Ketika masyarakat bicara tentang “orang berkebutuhan khusus” dengan nada penuh belas kasihan, di situ sebenarnya masalah bermula: karena disabilitas masih dipandang sebagai objek belas kasihan, bukan subjek kesetaraan.
Inklusi bukan soal simpati melainkan soal akses. Penyandang disabilitas tidak membutuhkan kasihan, mereka membutuhkan peluang. Mereka tidak menunggu dikasihani, tetapi menunggu dihargai dan difasilitasi.
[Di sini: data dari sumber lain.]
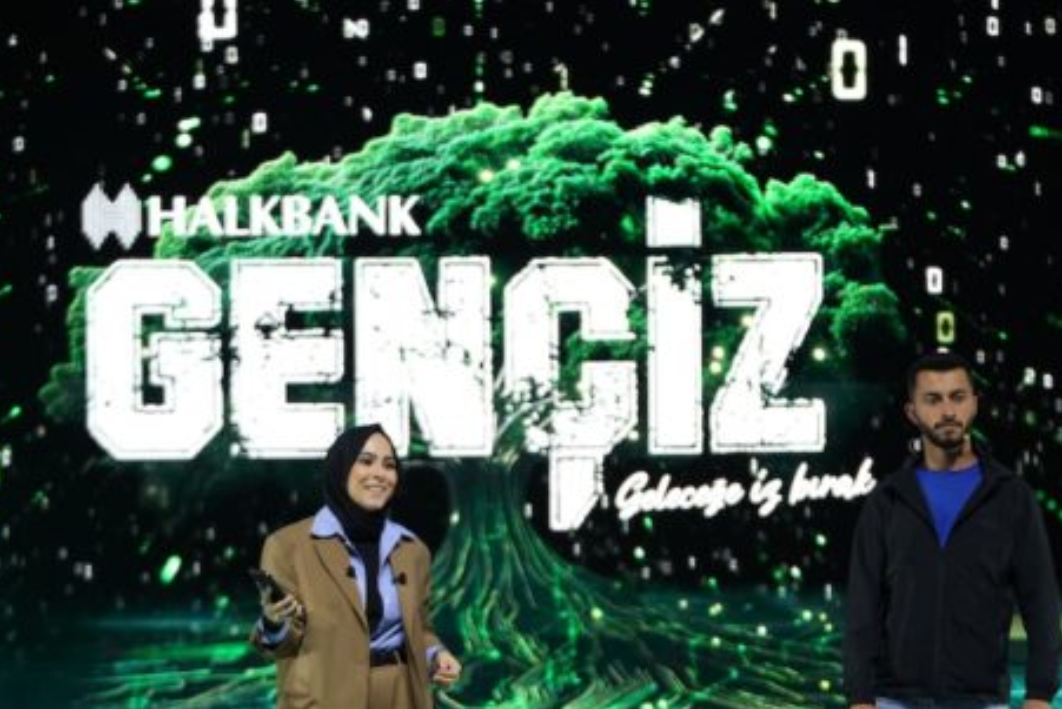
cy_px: 565
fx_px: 6580
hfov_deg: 9.2
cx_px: 615
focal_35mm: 223
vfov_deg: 6.2
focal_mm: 131
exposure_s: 1/100
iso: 640
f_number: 2.8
Ruang publik harus dapat diakses semua orang, sekolah harus dapat diakses semua anak, pekerjaan harus dapat diakses semua tenaga kerja, dan layanan digital harus dapat diakses semua pengguna tanpa kecuali. Ketika akses masih terhalang, kesetaraan hanyalah kata tanpa makna.
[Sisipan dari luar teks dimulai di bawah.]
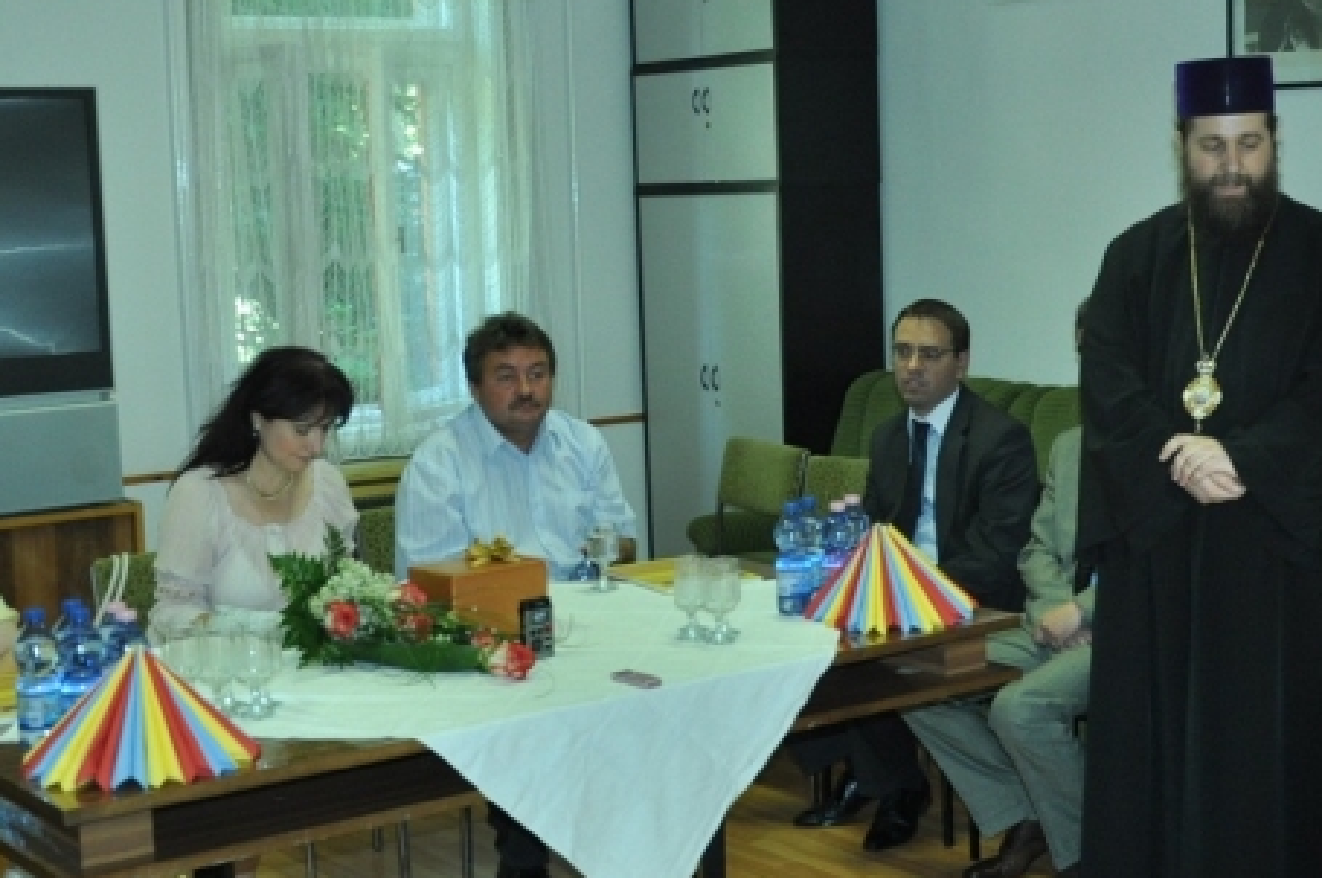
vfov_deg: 23.3
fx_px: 2127
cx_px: 779
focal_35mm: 58
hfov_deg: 34.4
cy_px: 339
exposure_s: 1/60
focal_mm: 22
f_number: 4
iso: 800
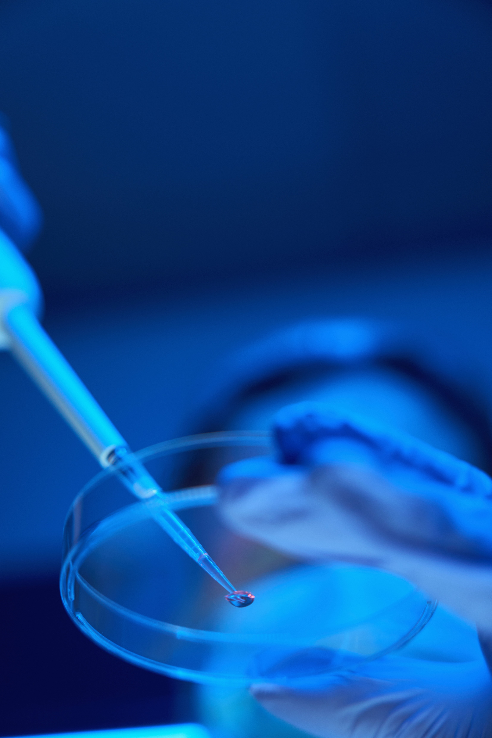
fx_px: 1154
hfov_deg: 24.1
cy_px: 369
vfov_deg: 35.5
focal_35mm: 56
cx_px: 246
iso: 400
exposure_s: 1/250
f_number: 2.8
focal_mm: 56.3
Salah satu persoalan terbesar adalah pola pikir masyarakat. Banyak orang masih berpikir bahwa penyandang disabilitas “harus menyesuaikan diri” dengan lingkungan, bukan sebaliknya. Kita lupa bahwa lingkungan yang inklusif adalah lingkungan yang mampu beradaptasi dengan keberagaman manusia.
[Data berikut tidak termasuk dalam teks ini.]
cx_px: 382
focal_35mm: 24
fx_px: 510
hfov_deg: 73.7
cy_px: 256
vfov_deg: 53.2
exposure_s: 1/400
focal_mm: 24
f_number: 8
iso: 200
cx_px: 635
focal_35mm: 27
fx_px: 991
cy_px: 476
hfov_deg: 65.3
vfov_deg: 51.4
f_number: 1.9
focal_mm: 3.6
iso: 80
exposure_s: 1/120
Jalanan tanpa guiding block, gedung tanpa lift ramah kursi roda, sekolah tanpa guru pendamping, situs web tanpa fitur aksesibilitas, sistem rekrutmen yang mengabaikan pelamar disabilitas semuanya adalah bentuk diskriminasi struktural, meski sering dianggap “biasa”.
Dunia kerja menjadi contoh paling nyata. Banyak perusahaan memajang slogan “equal opportunity” tetapi menutup pintu bagi pelamar disabilitas hanya karena perbedaan fisik atau sensorik tanpa menilai kapasitas, kompetensi, dan pengalaman.
Ketika disabilitas dipandang sebagai kelemahan, bukan keanekaragaman, maka pelaku ekonomi sesungguhnya sedang kehilangan talenta. Banyak penyandang disabilitas memiliki kecerdasan luar biasa, etos kerja tinggi, dan loyalitas kuat karena mereka terbiasa berjuang dalam keterbatasan. Ironis jika keberanian bertahan hidup tidak dihormati hanya karena tubuhnya berbeda.
Pendidikan pun menghadapi persoalan serupa. Anak-anak penyandang disabilitas masih sering terpinggirkan: tidak diterima di sekolah umum, atau diterima tanpa dukungan fasilitas dan guru pendamping. Bahkan ketika sekolah inklusi sudah dibentuk, banyak yang sekadar mengganti nama tanpa melakukan transformasi metode belajar. Akhirnya anak disabilitas bukan “diinklusi”, tetapi “dititipkan”. Padahal pendidikan adalah kunci membentuk generasi yang mandiri dan percaya diri bukan generasi yang merasa menjadi beban sosial.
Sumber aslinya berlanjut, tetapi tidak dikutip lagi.